▶ **Short task**
Write the next part of the Burial Ground film review below, starting right after its last sentence.

▶ **Document passage**
Burial Ground (1981)

I’ve often said that I prefer Zombi 2 to Dawn of the Dead — at least if I am looking for a more fun movie — because it skips the political allegory and gets right to what the zombie splatter that I really want to see.

Burial Ground (also known as Le Notti del terrore, Nights of Terror, Zombi Horror, The Zombie Dead and most confusingly, Zombi 3) raises you that lack of Romero’s restraint and storytelling, doubles down by ripping off Fulci’s work which is in itself a ripoff (but a masterful one) and piles on the sleaze. No, really. This is a film that is ready to outright offend everyone.

The film starts with a professor accidentally unleashing an evil curse that reanimates the dead. He’s instantly killed. Meanwhile, three “jet-set couples” (I’ve heard them referred to this way several times and it always makes me laugh) and a creepy man child named Michael (who was played by Pietro Barzocchini, who was 25-years-old at the time…more on that soon) arrive at a nearby mansion, invited by the professor. We catch Evelyn (Mariangela Giordano, The Sect) stealing lingerie that she found in the mansion, to which her boyfriend James replies, “You look just like a little whore, but I like that in a girl.” At that point, that creepy manchild of hers, Michael, comes in and freaks out while his mom absentmindedly just stands there, nude.

It doesn’t take long before the dead attack. A maid is decapitated with a scythe because these living dead can use tools. Why are they more evolved than Romero or Fulci zombies? We never learn.

The zombies break into the mansion and attack everyone. This leads to that young creep, Michael, becoming totally shell-shocked. Evelyn, his mother, attempts to confront him, so he becomes to fondle her breasts. As he kisses her, he tries to get his hand between her legs. She slaps him as he runs away, shouting “What’s wrong? I’m your son!” He runs right into one of the party guests, Leslie, who is now a zombie. Like a Fulci librarian, he stares at her as she makes her way toward him.

At this point, everyone reasons that they should just let the zombies into the house, because they are slow and it will allow them to escape. Sure. That always works. Evelyn goes to find her son, who has been killed by Leslie. She flips out and smashes Leslie’s head against a tub, screaming as loudly as possible all the while.

Everyone runs toward a monastery, where the film decides to become a Blind Dead film. The zombie monks chase everyone to a workshop where they kill Mark with power tools. Creepy Michael has now become an even creepier zombie. Evelyn has lost her mind and thinks it’s a miracle, so she bares her breasts for her son to suck on. He replies by eating her breast off in graphic detail.

▶ **Given data**
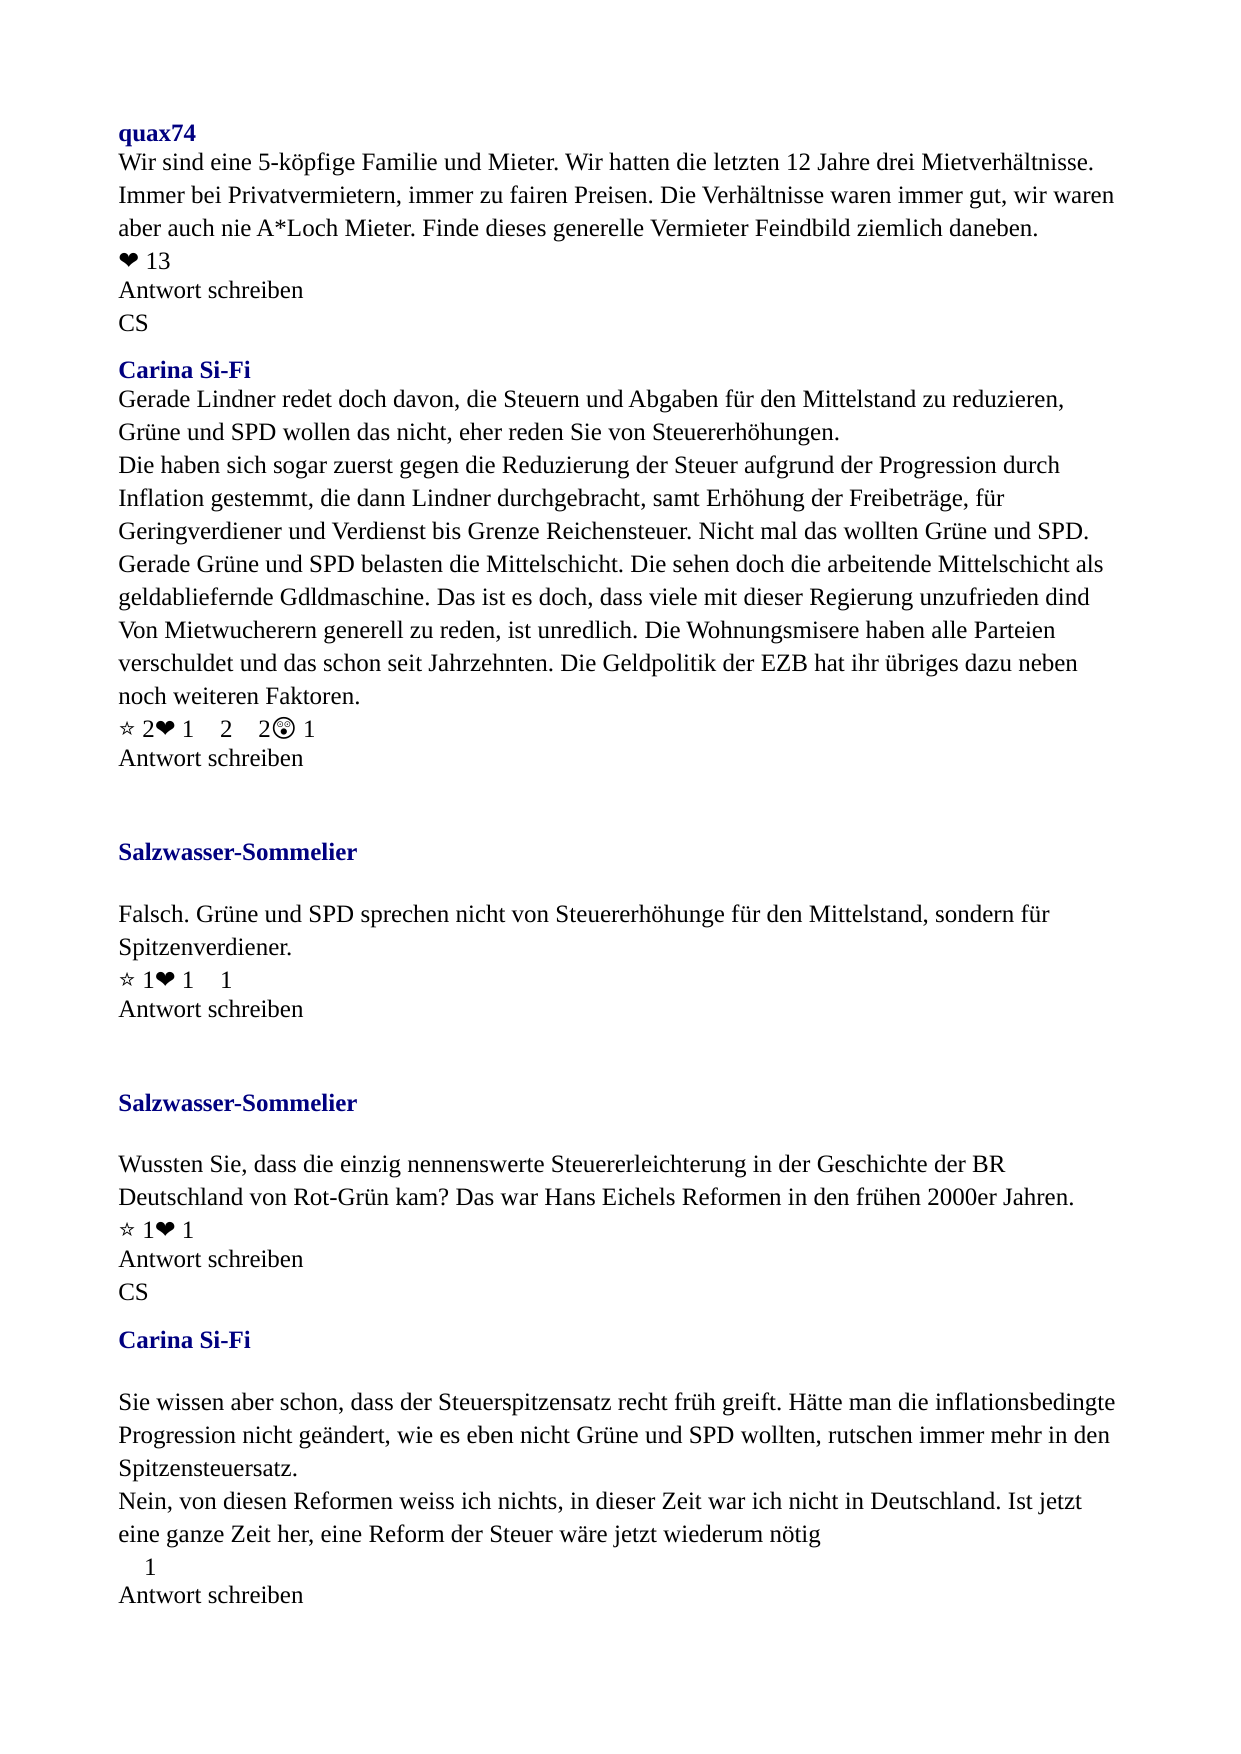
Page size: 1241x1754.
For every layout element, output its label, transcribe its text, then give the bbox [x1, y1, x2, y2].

▶ **Response to this task**
Finally, Janet is menaced by multiple zombie hands as the film ends with the Profecy of the Black Spider. Yes, that’s how they spell prophecy. “The earth shall tremble, graves shall open, they shall come among the living as messengers of death and there shall be the nigths of terror.” And yes, they also spelled nights incorrectly.

Director Andrea Bianchi isn’t one for subtlety, which films like Strip Nude for Your Killer and Confessions of a Frustrated Housewife on his IMDB credits. If you’re looking for unrepentant gore (Fulci’s through the door eye gouge is repeated here with a window), bad special effects (the latex zombie heads are near Troll 2 in their quality), playing with guts and gore ala Blood Feast and a total lack of storyline or sense, then I’d advise you watch this one.

Of course, Severin Films is the place to grab it. They claim they are “improbably proud to present the definitive version of this gorehound/sex-fiend favorite.” They’ve even completely restored a print of the film that they found beneath the floorboards of a Trastevere church rectory. You’ll get a ton of extras, including a Q and A with creepy little Pietro Barzocchini! Plus, they made “Smells of Death” shotglasses and shirts. And the artwork — which accompanies this article — is amazing. Keep in mind, this isn’t an ad. I just love that Severin is spending more time and energy restoring and packaging these films than their creators did making them.

You can also find this on Shudder if you prefer to stream your films.

This movie is a real piece of shit. But you know, it’s an entertaining piece of shit. It’s the kind of film you can say, “But yeah, did you see Burial Ground? That one is totally insane.” And I love Berto Pisano’s atonal goofy soundtrack that blares any time the zombies show up. But if you’re looking for a movie with any class, well, don’t say I didn’t warn you.

Here’s a drink to enjoy during this movie.

This Cocktail Smells of Death

  • 1/2 oz. vodka
  • 1/2 oz. rum
  • 1/2 oz. apple schnapps
  • 1/2 oz. blue curacao
  • 1/2 oz. Chambord
  • 1/2 oz. blueberry vodka
  • 1/2 oz. orange juice
  • 2 oz. cranberry juice
  • Frozen blueberries
  1. Fill a glass a quarter way with frozen blueberries.
  2. Combine all ingredients in a shaker and mix with ice, then pour over blueberries.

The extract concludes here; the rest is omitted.